Court of Criminal Appeals of Texas, 1928

Tolbert v. State

Tolbert v. State
Court of Criminal Appeals of Texas · Decided May 2, 1928 · Martin
6 S.W.2d 356; 109 Tex. Crim. 531; 1928 Tex. Crim. App. LEXIS 342 (South Western Reporter, Second Series)

Tolbert v. State

Opinion of the Court

*532 MARTIN, Judge.

Offense the unlawful sale of intoxicating liquor, penalty one year in the penitentiary.

The only question presented for view on this appeal is the refusal of the court to grant what appellant terms an “equitable motion” for a continuance.

The indictment alleges the sale of intoxicating liquor by appellant to one W. F. Wolverton. The evidence shows that witnesses, Wolverton and Bryant, both testified to the alleged sale and both were Federal prohibition agents. Wolverton lived at Madill, Oklahoma, and Bryant at Whitewright, Texas. The indictment was returned on January 5, 1927. It is alleged in the motion that appellant first learned of the residence of the witnesses on February 21, 1927. . He was tried on February 23, 1927, and his motion for a new trial was heard and overruled March 21, 1927. The substance of the motion is if given time he thought he could obtain reputable witnesses at the homes of said witnesses who would swear that said Wolverton and Bryant are “unworthy characters and men of bad reputation for truth and veracity.” To the motion for new trial is attached the affidavit of one Lee Dunn, the substance of which is that he was well acquainted with W. F. Wolverton; had known him for twenty-three years, and that the reputation of said Wolverton as to truth and veracity was bad. No other affidavit is appended to such motion.

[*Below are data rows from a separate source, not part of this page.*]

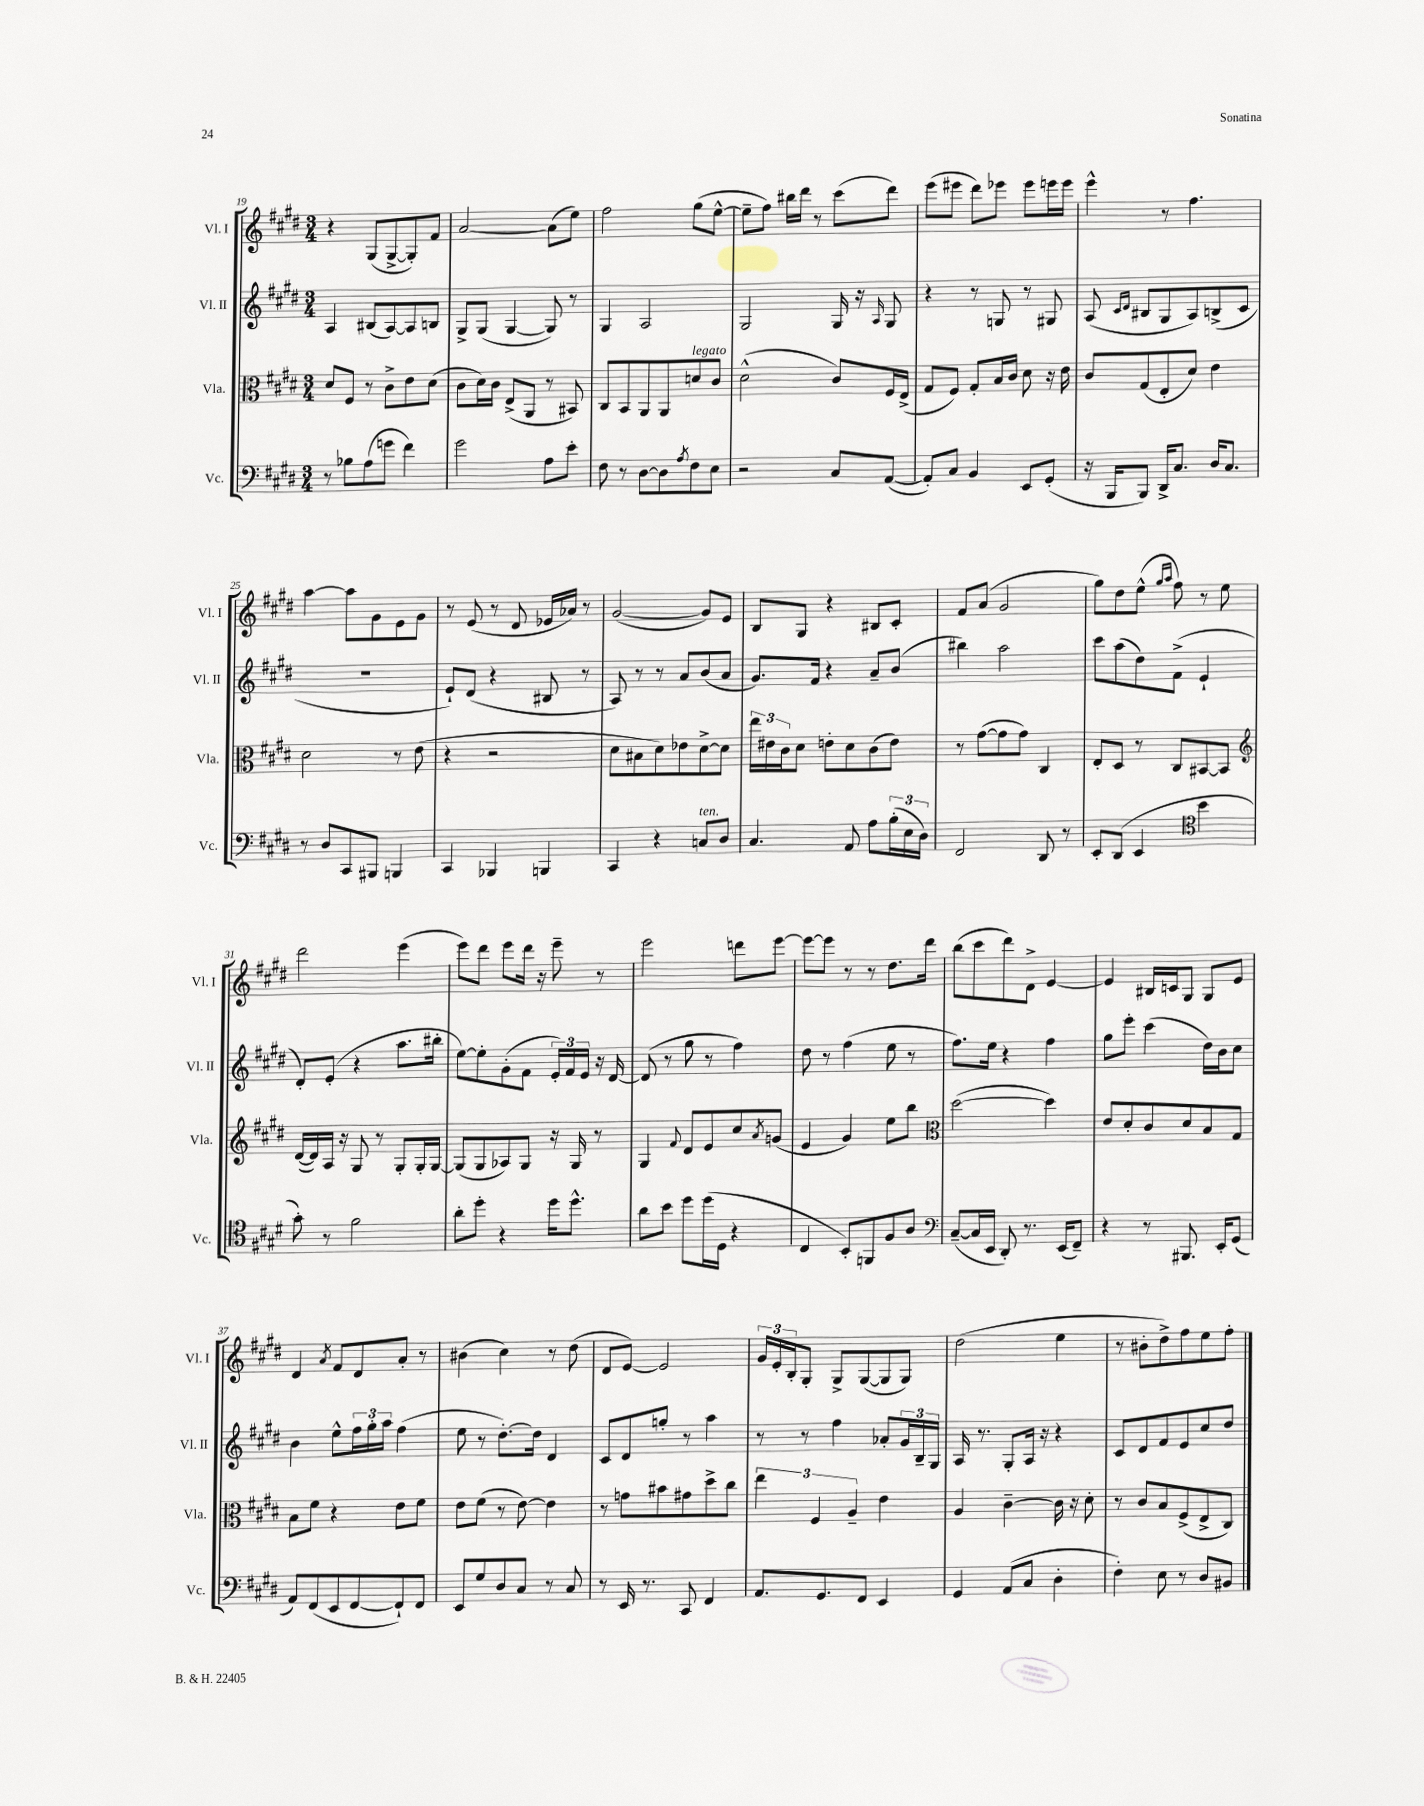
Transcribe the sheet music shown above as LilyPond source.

<<
\new StaffGroup <<
\new Staff = "s0" \with { instrumentName = "Vl. I" shortInstrumentName = "Vl. I" } {
    \clef treble \key e \major \numericTimeSignature \time 3/4
    r4 gis8( gis8~-> gis8-.) fis'8 |
    a'2~ a'8( e''8) |
    fis''2 gis''8( e''8~-^ |
    e''8-- fis''8) bis''16 dis'''16 r8 cis'''8( dis'''8) |
    e'''8( eis'''8 dis'''8) ees'''8 ees'''8 e'''16 e'''16 |
    e'''4-^ r8 fis''4. |
    a''4~ a''8 gis'8 e'8 gis'8 |
    r8 e'8( r8 dis'8 ees'16 aes'16) r8 |
    gis'2~( gis'8) e'8 |
    b8 gis8 r4 bis8 cis'8-. |
    fis'8 a'8( gis'2 |
    gis''8) dis''8 e''8-^( \grace { gis''16 a''16 } fis''8) r8 e''8 |
    dis'''2 e'''4( |
    e'''8) dis'''8 e'''8 dis'''16 r16 e'''8-- r8 |
    e'''2 d'''8 e'''8~ |
    e'''8~ e'''8 r8 r8 dis''8. dis'''16 |
    b''8( cis'''8 dis'''8) dis'8-> e'4~ |
    e'4 bis16 c'16 gis8 gis8 e'8 |
    dis'4 \acciaccatura { a'8 } fis'8 dis'8 a'8-. r8 |
    bis'4( cis''4) r8 dis''8( |
    dis'8 e'8~) e'2 |
    \tuplet 3/2 { gis'16 e'16-. b16-. } gis8-. gis8-> gis8~( gis8 gis8) |
    dis''2( e''4 |
    r8 bis'8-. dis''8->) fis''8 e''8 fis''8-. \bar "|." |
}
\new Staff = "s1" \with { instrumentName = "Vl. II" shortInstrumentName = "Vl. II" } {
    \clef treble \key e \major \numericTimeSignature \time 3/4
    a4 bis8( a8~) a8 b8 |
    gis8-> gis8( gis4~ gis8) r8 |
    gis4 a2 |
    gis2 gis16 r16 \grace { a16 } gis8 |
    r4 r8 g8 r8 gis8 |
    a8( \grace { cis'16 dis'16 } bis8 gis8 a8) b8->( cis'8 |
    R2. |
    e'8-!) dis'8( r4 bis8 r8 |
    a8) r8 r8 a'8 b'8( a'8 |
    gis'8.) fis'16 r4 a'8-- b'8( |
    bis''4) a''2 |
    cis'''8 a''8( dis''8) fis'8->( e'4-! |
    dis'8-.) e'8-.( r4 a''8. bis''16-. |
    e''8~) e''8-. gis'8-.( fis'8 \tuplet 3/2 { e'16-.) fis'16 e'16 } r16 dis'16~ |
    dis'8( r8 gis''8 r8 fis''4) |
    dis''8 r8 fis''4( e''8 r8 |
    fis''8.) e''16 r4 fis''4 |
    gis''8 e'''8-. cis'''4( dis''16) b'16 cis''8 |
    b'4 e''8-^ \tuplet 3/2 { fis''16 gis''16-. a''16 } fis''4( |
    e''8 r8 dis''8.~-.) dis''16 dis'4 |
    cis'8 dis'8 g''8-. r8 a''4 |
    r8 r8 fis''4 aes'8-. \tuplet 3/2 { gis'16 b16-- gis16 } |
    a16 r8. gis8-. a16 r16 r4 |
    cis'8 dis'8 fis'8 e'8 cis''8 dis''8 \bar "|." |
}
\new Staff = "s2" \with { instrumentName = "Vla." shortInstrumentName = "Vla." } {
    \clef alto \key e \major \numericTimeSignature \time 3/4
    dis'8 fis8 r8 cis'8-> e'8 dis'8( |
    cis'8 dis'16) cis'16 e8->( a,8 r8 bis,8) |
    cis8 b,8 a,8 a,8 d'8^\markup { \italic "legato" } cis'8 |
    dis'2-^( cis'8) fis16 e16->( |
    gis8 fis8) gis8-. b16 cis'16 dis'8 r16 e'16 |
    cis'8 gis8( e8-. dis'8) e'4 |
    dis'2 r8 e'8( |
    r4 r2 |
    dis'8 bis8 dis'8) ees'8 dis'8~-> dis'8 |
    \tuplet 3/2 { e''16 eis'16 cis'16 } dis'8 e'8-. dis'8 cis'8( e'8) |
    r8 gis'8~( gis'8 gis'8) cis4 |
    e8-. dis8 r8 cis8 bis,8~ bis,8 |
    \clef treble dis'16~( dis'16) a16 r16 gis8 r8 gis8-. gis16-. gis16~ |
    gis8( gis8 aes8) gis8 r16 gis16 r8 |
    gis4 \appoggiatura { fis'8 } dis'8 e'8 cis''8 \acciaccatura { a'8 } g'8( |
    e'4 gis'4) e''8 b''8 |
    \clef alto dis''2~( dis''4) |
    e'8 dis'8-. cis'8 dis'8 b8 gis8 |
    b8 fis'8 r4 e'8 fis'8 |
    e'8 fis'8( r8 e'8~) e'4 |
    r8 g'8 bis'8 gis'8 dis''8-> cis''8 |
    \tuplet 3/2 { e''4 fis4 a4-- } e'4 |
    a4 cis'4~-- cis'16 r16 dis'8-. |
    r8 cis'8 b8 fis8->( e8-> cis8) \bar "|." |
}
\new Staff = "s3" \with { instrumentName = "Vc." shortInstrumentName = "Vc." } {
    \clef bass \key e \major \numericTimeSignature \time 3/4
    r8 bes8 a8( g'8 fis'4) |
    gis'2 a8 e'8-. |
    fis8 r8 dis8~ dis8 \acciaccatura { a8 } fis8 e8 |
    r2 cis8 a,8~( |
    a,8-.) cis8 b,4 e,8 gis,8-.( |
    r16 b,,16 b,,8) dis,16-> cis8. dis16 cis8. |
    r8 dis8 cis,8 bis,,8 b,,4 |
    cis,4 bes,,4 b,,4 |
    cis,4 r4 c8^\markup { \italic "ten." } dis8 |
    cis4. a,8 a8 \tuplet 3/2 { b16-.( e16 dis16) } |
    fis,2 dis,8 r8 |
    e,8-. dis,8( e,4 \clef tenor b'4 |
    gis'8-.) r8 fis'2 |
    a'8-. dis''8-. r4 dis''16 dis''8.-^ |
    a'8 b'8 dis''8 dis''16( dis16 r4 |
    cis4 b,8-.) f,8 fis8 a8 |
    \clef bass cis8~--( cis16 e,16 dis,8-.) r8. e,16( fis,8--) |
    r4 r8 bis,,8. e,16-. gis,8( |
    a,8) fis,8( e,8 fis,8~ fis,8-!) fis,8 |
    e,8 gis8 dis8 cis8 r8 cis8 |
    r8 e,16 r8. cis,8 fis,4 |
    a,8. gis,8. fis,8 e,4 |
    gis,4 a,8( cis8 dis4-. |
    fis4-.) e8 r8 dis8 bis,8 \bar "|." |
}
>>
>>
\layout { \context { \Score currentBarNumber = #19 } }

Continuances will rarely be granted to obtain impeaching testimony. Butts v. State, 35 Tex. Crim. Rep. 364; Branch’s P. C., Sec. 324. Dunn fails to make affidavit that he was acquainted with the general reputation of Wolverton in the community or communities in which he had resided and the appellant’s showing was in that respect fatally defective. He does not show himself qualified to testify nor is it alleged in the motion that witnesses could be obtained who could qualify in this respect. Further, the record shows that appellant was aware some time before the trial of the fact that these witnesses were Federal prohibition officers, and we are of the opinion that no sufficient showing of diligence to obtain this testimony prior to the trial is made to appear in the record.

Beliéving the action of the court correct in overruling such motion and the evidence amply sufficient to sustain the conviction, the judgment is affirmed.

Affirmed.

The foregoing opinion of the Commission of Appeals has been examined by the Judges of the Court of Criminal Appeals and approved by the Court.